Activity: Extend the piece on CPU performance analysis in Linux, picking up right after its final sentence.

Text:
CPU Performance Analysis in Linux

The CPU is critical in servers used mainly for applications and databases. It is also usually a source of performance bottlenecks. However, high CPU utilization does not always mean that the CPU is doing work; it could also be waiting on another subsystem. When you do performance analysis, always look at the system as a whole, taking care to inspect all subsystems because there may be a cascade effect trickling down that is causing the issue.

Useful commands for performance analysis


Uptime gives a one-line display of the following information:

  • Current time
  • How long the system has been running
  • How many users are currently logged on
  • System load averages in the past 1, 5, or 15 minutes

System load averages is the average number of processes that are either in a runnable or uninterruptable state. A process in a runnable state is either using the CPU or waiting to use the CPU. A process in uninterruptable state is waiting for some I/O access, e.g. waiting for disk. The averages are taken over the three (3) time intervals. Load averages are not normalized for the number of CPUs in a system, so a load average of one (1) means a single CPU system is loaded all the time while on a four (4) CPU system, it means it was idle 75% of the time.

(Source “man uptime”).


The top command displays CPU utilization and which processes may be causing the problem. It shows actual process activity. By default, it sorts the process list and displays the most CPU-intensive tasks running on the server in descending order. It then updates this list every three (3) seconds. You can opt to sort the processes by the different available information labels in the table.

An interesting section of the top command output is the header portion, which shows the CPU statistics. Pay attention to the line that shows CPU state percentages based on the interval since the last refresh. The said line contains the following labeled information:

Note: Where two labels are shown below, those for more recent kernel versions are shown first.

      • us, user    : time running un-niced user processes

      • sy, system  : time running kernel processes
      • ni, nice    : time running niced user processes
      • wa, IO-wait : time waiting for I/O completion
      • hi : time spent servicing hardware interrupts
      • si : time spent servicing software interrupts

      • st : time stolen from this vm by the hypervisor

(Source “man top”.)

If you see the CPU is busy 100% of the time, but is busy more than say 70% of time in the “wa” state, then the likely cause of the issue is an I/O problem. High “hi” and “si” values are also indicators of intensive I/O process. You can read more about this topic here.

Supplied data:

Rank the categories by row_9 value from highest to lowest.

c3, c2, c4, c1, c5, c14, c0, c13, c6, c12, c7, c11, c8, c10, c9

Response box:
By default, topdisplays average system load for the interval desired for symmetric multiprocessing-based (SMP) systems. If you want to see the load per CPU (core), press “1”. In doing this, you turn a line like this:

%Cpu(s):  8.8 us,  4.7 sy,  0.0 ni, 86.5 id,  0.0 wa,  0.0 hi,  0.0 si,  0.0 st

into this:

%Cpu0  :  4.3 us,  6.6 sy,  0.0 ni, 89.2 id,  0.0 wa,  0.0 hi,  0.0 si,  0.0 st

%Cpu1  : 20.6 us,  3.5 sy,  0.0 ni, 75.9 id,  0.0 wa,  0.0 hi,  0.0 si,  0.0 st

%Cpu2  :  7.9 us,  2.2 sy,  0.0 ni, 89.8 id,  0.0 wa,  0.0 hi,  0.0 si,  0.0 st

%Cpu3  :  4.2 us,  3.5 sy,  0.0 ni, 92.3 id,  0.0 wa,  0.0 hi,  0.0 si,  0.0 st


Thepscommand lists all running processes. In the example below, the output is the top ten (10) currently running CPU consumer processes in the system:

ps -eo pcpu,pid,user,args –sort “-%cpu” |head -10

Cache flushes in SMP systems

In SMP environments, there is a concept called CPU affinity wherein you can bind processes to certain CPUs. CPU affinity optimizes CPU cache because it keeps the same process on one CPU instead of moving between processors. If a process hops between CPUs, the cache of the new CPU must be flushed. Having several processes do this therefore causes many flushes to occur. This, in turn, makes an individual process finish longer. This unbound-process scenario is actually difficult to detect, as the CPU load will appear balanced and not necessarily peaking. Use the command taskset to bind processes to CPUs.


Always check if CPU is the one causing the performance issue and not one of the other subsystems. If you were able to isolate the point to the processor as the origin of the bottleneck, do the following actions to improve performance:

  • Use the command ps-ef to ensure that no unnecessary applications are running in the background.

  • If you find that there are programs running in the background, terminate them and use the cron command to schedule them to run during off-peak hours.

  • Identify critical and CPU-intensive processes by using the top command and change their priority using the renice command.

  • Depending whether the application is designed to take advantage of multiple processors, it might be better to scale up (bigger CPUs) than to
scale out (more CPUs). This depends on whether or not your application was designed to
effectively take advantage of more processors—e.g. a single-threaded application
would scale better with a faster CPU and not with more CPUs.

  • Make sure you are using the latest drivers and firmware of your hardware and software. Not having either can affect the load they have on the CPU.

More on this at  http://www.redbooks.ibm.com/redpapers/pdfs/redp4285.pdf

See our Knowledgebase for more How-To articles.

Comments are closed.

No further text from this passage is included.